GIVEN REQUEST:
Can you turn the listing lines between the one holding "[394, 252, 475, 289]" and the one holding "[261, 243, 324, 333] [6, 52, 278, 331]", inclusive, into a JSON list of strings, one string per line with blank lines omitted? Leave the pictures out of your answer.

↓↓↓

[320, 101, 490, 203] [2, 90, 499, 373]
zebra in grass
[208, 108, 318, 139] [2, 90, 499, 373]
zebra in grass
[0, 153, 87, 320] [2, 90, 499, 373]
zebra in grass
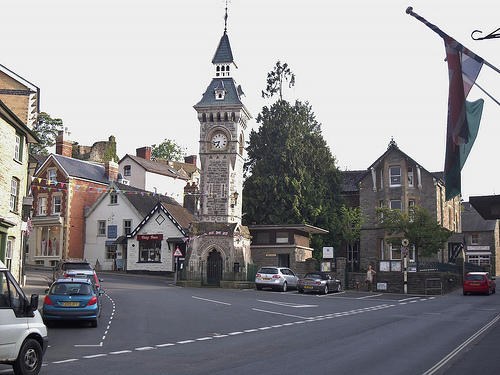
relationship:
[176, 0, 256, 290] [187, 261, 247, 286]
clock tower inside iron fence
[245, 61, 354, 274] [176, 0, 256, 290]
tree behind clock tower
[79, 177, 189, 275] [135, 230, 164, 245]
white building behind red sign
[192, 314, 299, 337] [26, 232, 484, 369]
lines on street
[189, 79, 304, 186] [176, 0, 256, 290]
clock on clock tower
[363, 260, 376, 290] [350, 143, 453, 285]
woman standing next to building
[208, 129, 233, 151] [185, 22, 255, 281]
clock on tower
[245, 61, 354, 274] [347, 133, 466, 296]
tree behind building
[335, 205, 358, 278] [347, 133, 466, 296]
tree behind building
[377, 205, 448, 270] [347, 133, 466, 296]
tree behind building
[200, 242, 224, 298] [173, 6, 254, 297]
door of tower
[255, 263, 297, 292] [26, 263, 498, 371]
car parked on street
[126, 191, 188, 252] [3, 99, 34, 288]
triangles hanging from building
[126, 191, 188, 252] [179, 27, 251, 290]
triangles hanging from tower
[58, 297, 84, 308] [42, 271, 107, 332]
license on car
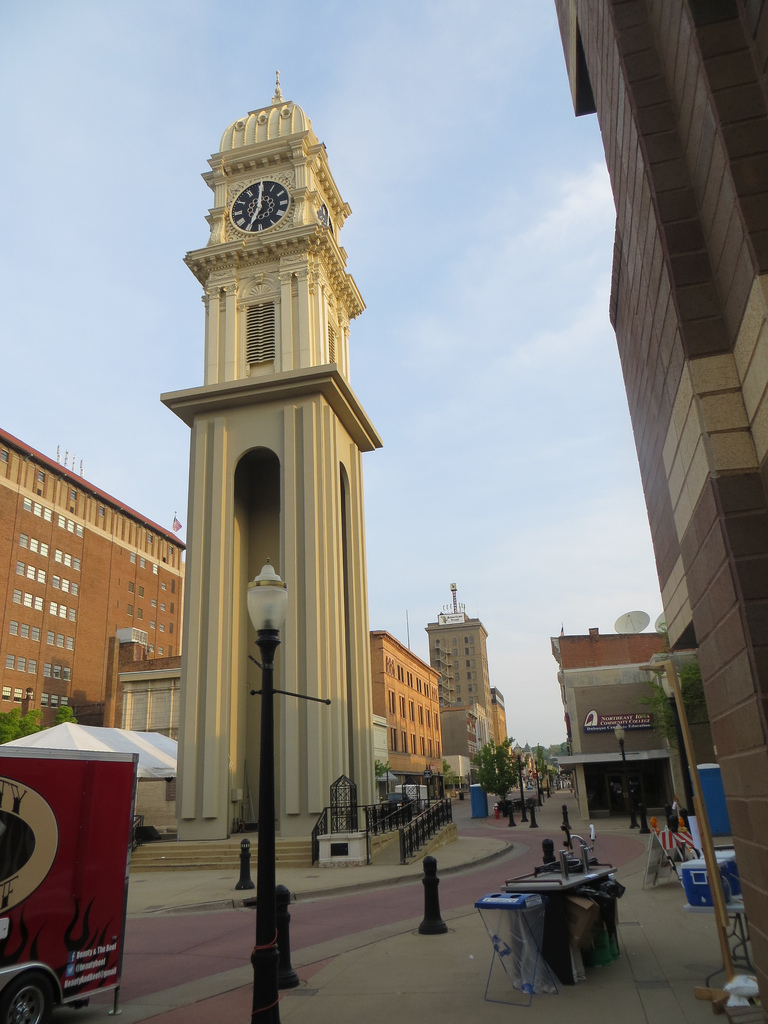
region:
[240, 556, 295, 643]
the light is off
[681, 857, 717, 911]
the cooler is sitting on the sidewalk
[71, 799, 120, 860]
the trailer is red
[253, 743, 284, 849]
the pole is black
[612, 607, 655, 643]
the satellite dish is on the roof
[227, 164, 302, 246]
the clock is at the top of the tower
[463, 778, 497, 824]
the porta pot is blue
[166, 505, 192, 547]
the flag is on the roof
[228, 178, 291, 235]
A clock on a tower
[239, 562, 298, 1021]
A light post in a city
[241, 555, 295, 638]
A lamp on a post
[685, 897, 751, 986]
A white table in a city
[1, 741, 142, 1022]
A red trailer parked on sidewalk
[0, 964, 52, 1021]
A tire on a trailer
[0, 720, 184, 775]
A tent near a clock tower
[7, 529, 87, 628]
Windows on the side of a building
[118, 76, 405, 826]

↑↑↑
↓↓↓

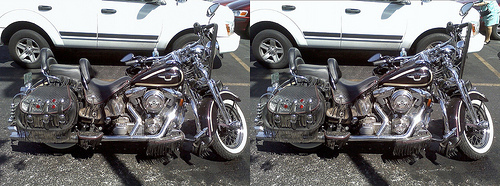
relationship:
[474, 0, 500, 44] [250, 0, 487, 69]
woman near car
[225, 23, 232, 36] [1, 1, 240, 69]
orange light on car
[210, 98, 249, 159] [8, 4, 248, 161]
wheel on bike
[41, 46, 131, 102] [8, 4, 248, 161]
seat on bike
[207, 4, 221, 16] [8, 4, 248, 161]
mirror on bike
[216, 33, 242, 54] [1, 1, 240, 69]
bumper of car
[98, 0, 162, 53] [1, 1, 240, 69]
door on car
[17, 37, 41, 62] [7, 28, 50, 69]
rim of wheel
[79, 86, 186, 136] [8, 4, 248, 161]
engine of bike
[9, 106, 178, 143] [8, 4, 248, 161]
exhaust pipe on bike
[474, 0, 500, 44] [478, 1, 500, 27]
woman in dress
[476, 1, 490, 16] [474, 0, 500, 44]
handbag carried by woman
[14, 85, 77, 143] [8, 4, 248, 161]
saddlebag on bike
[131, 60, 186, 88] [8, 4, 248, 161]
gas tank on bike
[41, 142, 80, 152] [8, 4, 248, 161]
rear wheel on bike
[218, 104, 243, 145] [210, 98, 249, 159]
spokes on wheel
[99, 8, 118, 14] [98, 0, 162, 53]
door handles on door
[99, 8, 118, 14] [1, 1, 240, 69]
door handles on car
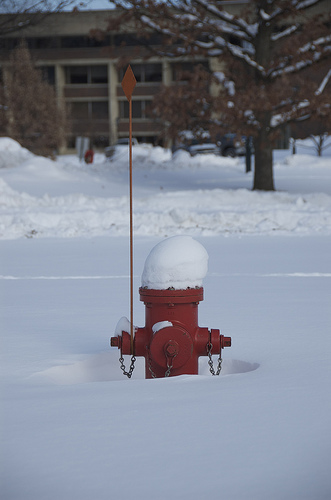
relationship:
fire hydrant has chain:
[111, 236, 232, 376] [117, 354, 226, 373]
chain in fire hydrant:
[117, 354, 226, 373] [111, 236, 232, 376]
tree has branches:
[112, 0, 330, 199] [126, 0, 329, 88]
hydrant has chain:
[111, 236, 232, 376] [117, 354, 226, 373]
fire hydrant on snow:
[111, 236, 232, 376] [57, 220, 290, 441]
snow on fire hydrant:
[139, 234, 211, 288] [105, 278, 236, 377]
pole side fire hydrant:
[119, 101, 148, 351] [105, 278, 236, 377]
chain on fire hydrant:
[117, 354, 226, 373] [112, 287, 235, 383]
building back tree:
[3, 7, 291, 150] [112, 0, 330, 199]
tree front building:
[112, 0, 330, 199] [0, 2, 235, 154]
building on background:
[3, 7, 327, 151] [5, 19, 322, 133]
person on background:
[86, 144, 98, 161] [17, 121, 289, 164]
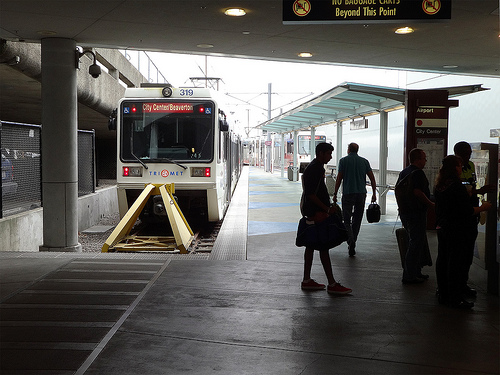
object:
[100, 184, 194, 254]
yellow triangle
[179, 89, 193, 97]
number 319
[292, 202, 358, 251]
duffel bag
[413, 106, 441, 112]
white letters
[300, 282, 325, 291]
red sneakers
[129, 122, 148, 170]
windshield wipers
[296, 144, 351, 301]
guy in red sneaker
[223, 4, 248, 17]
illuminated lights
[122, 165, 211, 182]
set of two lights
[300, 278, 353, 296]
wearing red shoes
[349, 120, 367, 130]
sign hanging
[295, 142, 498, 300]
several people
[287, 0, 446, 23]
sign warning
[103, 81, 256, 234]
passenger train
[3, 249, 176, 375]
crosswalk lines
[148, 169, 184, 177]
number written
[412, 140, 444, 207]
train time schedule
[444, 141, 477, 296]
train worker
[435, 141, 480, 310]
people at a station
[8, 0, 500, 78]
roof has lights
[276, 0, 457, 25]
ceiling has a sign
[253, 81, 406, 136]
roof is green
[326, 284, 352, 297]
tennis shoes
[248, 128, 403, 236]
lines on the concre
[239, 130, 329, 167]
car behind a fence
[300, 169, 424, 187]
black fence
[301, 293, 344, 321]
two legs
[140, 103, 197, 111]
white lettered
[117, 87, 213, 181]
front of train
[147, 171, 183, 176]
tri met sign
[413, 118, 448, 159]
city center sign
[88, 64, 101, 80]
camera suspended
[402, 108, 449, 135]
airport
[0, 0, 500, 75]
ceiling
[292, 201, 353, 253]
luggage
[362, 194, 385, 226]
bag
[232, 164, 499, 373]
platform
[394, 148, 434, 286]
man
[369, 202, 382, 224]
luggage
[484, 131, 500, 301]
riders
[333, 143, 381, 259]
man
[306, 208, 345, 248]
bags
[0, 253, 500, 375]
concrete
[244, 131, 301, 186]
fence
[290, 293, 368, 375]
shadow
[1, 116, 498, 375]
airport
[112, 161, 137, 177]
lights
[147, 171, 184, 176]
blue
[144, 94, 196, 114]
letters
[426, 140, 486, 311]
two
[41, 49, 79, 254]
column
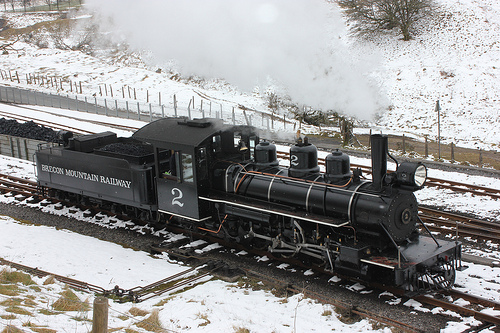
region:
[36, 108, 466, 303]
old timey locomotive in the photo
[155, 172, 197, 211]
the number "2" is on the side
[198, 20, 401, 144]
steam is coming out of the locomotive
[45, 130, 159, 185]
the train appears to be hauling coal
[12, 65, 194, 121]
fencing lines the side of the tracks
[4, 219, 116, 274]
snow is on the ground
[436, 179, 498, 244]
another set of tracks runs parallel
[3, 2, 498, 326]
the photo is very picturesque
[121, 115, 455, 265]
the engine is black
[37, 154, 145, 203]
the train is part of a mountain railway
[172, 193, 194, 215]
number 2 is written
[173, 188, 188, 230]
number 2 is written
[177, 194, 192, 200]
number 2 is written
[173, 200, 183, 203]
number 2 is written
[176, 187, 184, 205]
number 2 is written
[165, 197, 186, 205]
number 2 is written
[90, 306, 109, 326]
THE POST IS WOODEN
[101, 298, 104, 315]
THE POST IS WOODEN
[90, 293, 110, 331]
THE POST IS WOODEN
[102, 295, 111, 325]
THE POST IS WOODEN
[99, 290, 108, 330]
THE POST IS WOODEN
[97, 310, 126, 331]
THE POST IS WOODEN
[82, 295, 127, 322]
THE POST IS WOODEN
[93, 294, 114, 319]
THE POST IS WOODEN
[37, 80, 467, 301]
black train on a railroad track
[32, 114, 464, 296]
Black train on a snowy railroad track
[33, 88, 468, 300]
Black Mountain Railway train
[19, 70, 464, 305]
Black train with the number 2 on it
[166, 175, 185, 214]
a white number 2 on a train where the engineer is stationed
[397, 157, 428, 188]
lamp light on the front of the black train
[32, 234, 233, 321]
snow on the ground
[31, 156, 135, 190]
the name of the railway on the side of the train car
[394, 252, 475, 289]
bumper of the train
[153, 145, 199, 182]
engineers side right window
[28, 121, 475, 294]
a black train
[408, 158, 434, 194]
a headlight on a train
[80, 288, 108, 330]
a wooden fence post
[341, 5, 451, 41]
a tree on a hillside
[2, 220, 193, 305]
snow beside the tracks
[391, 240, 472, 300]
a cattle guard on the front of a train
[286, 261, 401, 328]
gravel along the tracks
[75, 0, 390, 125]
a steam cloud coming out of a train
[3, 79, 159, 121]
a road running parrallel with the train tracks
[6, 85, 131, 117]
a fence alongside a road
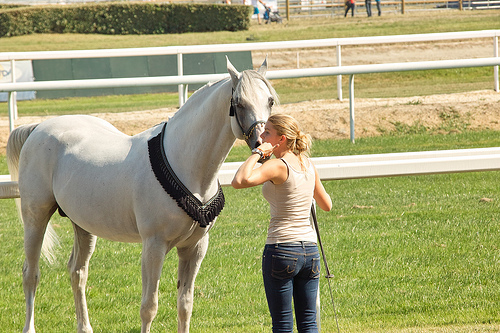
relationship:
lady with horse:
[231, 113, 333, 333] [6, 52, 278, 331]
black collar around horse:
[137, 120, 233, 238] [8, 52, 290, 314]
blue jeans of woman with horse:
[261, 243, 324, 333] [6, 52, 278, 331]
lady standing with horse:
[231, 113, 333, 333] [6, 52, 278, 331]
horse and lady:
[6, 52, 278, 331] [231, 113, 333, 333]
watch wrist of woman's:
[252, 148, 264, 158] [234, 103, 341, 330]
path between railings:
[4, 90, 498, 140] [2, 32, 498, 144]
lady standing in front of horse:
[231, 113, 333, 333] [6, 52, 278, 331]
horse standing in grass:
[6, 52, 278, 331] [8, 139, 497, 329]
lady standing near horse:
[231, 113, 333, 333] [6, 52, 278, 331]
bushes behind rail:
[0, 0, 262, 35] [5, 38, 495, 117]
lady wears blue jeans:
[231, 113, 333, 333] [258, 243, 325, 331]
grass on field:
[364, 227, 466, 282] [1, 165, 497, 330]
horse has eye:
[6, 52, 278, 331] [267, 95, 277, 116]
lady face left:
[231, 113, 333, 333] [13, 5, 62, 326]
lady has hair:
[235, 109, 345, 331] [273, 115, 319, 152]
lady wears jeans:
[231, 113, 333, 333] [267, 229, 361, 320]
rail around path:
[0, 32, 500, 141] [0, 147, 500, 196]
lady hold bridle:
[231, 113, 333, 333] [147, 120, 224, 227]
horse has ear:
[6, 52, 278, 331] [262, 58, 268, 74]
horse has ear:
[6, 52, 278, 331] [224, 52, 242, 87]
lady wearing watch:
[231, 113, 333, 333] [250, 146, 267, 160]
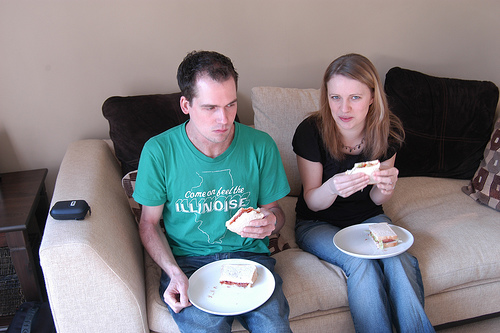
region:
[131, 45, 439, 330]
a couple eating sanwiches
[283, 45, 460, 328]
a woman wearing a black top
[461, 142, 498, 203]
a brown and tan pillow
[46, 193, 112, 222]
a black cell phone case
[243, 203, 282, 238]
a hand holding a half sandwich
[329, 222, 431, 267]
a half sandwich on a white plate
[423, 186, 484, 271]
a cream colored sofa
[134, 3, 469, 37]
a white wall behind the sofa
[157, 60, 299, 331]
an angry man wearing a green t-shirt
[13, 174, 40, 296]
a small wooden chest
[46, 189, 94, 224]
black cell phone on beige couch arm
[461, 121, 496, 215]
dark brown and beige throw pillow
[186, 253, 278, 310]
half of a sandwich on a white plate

↑↑↑
↓↓↓

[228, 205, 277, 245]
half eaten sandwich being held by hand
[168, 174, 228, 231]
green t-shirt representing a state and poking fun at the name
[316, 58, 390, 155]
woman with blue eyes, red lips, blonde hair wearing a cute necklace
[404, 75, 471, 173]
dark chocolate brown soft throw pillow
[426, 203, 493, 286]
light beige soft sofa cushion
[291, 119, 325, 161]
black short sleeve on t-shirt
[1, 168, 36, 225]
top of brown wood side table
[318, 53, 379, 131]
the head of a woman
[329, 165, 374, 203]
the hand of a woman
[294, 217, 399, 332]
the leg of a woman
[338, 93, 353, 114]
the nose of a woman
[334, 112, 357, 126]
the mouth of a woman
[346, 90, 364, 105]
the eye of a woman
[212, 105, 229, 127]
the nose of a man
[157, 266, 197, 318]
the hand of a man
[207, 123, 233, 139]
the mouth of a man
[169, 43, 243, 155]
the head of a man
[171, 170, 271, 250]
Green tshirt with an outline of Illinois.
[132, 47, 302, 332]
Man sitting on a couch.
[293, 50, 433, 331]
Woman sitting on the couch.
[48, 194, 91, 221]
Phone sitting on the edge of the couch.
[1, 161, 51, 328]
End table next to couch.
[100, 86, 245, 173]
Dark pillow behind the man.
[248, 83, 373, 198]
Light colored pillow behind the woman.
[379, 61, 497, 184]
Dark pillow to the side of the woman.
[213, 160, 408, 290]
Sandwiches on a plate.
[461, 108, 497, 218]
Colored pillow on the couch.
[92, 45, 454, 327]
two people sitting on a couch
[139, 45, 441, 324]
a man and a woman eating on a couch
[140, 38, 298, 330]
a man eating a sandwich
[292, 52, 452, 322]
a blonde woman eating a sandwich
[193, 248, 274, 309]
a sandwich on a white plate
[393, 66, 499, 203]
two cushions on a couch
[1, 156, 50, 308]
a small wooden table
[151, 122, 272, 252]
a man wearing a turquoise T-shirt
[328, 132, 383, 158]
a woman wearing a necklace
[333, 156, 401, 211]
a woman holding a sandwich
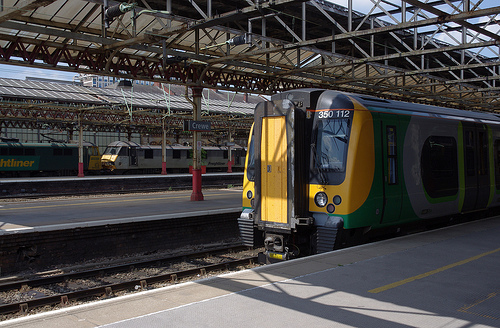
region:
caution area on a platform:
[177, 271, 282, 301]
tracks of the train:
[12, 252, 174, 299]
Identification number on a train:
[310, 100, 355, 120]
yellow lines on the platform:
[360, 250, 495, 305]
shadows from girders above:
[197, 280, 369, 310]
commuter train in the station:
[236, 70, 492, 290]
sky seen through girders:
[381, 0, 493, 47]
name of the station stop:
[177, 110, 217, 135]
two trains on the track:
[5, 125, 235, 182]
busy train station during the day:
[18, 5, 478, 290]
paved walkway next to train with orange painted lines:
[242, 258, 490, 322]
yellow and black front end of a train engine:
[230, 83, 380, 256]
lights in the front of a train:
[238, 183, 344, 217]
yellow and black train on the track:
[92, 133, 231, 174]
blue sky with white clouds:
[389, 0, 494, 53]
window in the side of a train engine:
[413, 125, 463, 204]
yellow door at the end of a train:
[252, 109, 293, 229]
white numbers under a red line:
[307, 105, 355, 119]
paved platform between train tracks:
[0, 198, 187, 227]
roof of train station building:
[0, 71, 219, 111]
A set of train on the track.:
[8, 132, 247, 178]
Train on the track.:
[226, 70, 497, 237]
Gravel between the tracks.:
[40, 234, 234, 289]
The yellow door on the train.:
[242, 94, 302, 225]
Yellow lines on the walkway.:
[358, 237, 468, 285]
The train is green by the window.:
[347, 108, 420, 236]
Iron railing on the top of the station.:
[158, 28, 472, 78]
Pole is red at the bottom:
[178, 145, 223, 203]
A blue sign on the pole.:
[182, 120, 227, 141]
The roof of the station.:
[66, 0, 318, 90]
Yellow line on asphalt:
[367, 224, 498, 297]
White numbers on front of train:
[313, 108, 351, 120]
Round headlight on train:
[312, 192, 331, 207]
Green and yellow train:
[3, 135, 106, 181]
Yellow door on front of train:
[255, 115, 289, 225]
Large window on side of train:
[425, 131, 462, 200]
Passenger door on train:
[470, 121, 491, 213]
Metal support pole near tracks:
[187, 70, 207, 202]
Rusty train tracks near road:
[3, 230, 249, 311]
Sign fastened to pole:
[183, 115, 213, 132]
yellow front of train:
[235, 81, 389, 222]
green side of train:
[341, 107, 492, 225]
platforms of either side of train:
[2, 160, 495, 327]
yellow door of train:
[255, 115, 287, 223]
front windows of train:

↑↑↑

WORKED SOLUTION:
[
  "[394, 252, 475, 289]",
  "bumper of the train",
  "[153, 145, 199, 182]",
  "engineers side right window",
  "[28, 121, 475, 294]",
  "a black train",
  "[408, 158, 434, 194]",
  "a headlight on a train",
  "[80, 288, 108, 330]",
  "a wooden fence post",
  "[341, 5, 451, 41]",
  "a tree on a hillside",
  "[2, 220, 193, 305]",
  "snow beside the tracks",
  "[391, 240, 472, 300]",
  "a cattle guard on the front of a train",
  "[286, 261, 401, 328]",
  "gravel along the tracks",
  "[75, 0, 390, 125]",
  "a steam cloud coming out of a train",
  "[3, 79, 159, 121]",
  "a road running parrallel with the train tracks",
  "[6, 85, 131, 117]",
  "a fence alongside a road",
  "relationship:",
  "lady with horse:",
  "[231, 113, 333, 333] [6, 52, 278, 331]",
  "black collar around horse:",
  "[137, 120, 233, 238] [8, 52, 290, 314]",
  "blue jeans of woman with horse:",
  "[261, 243, 324, 333] [6, 52, 278, 331]"
]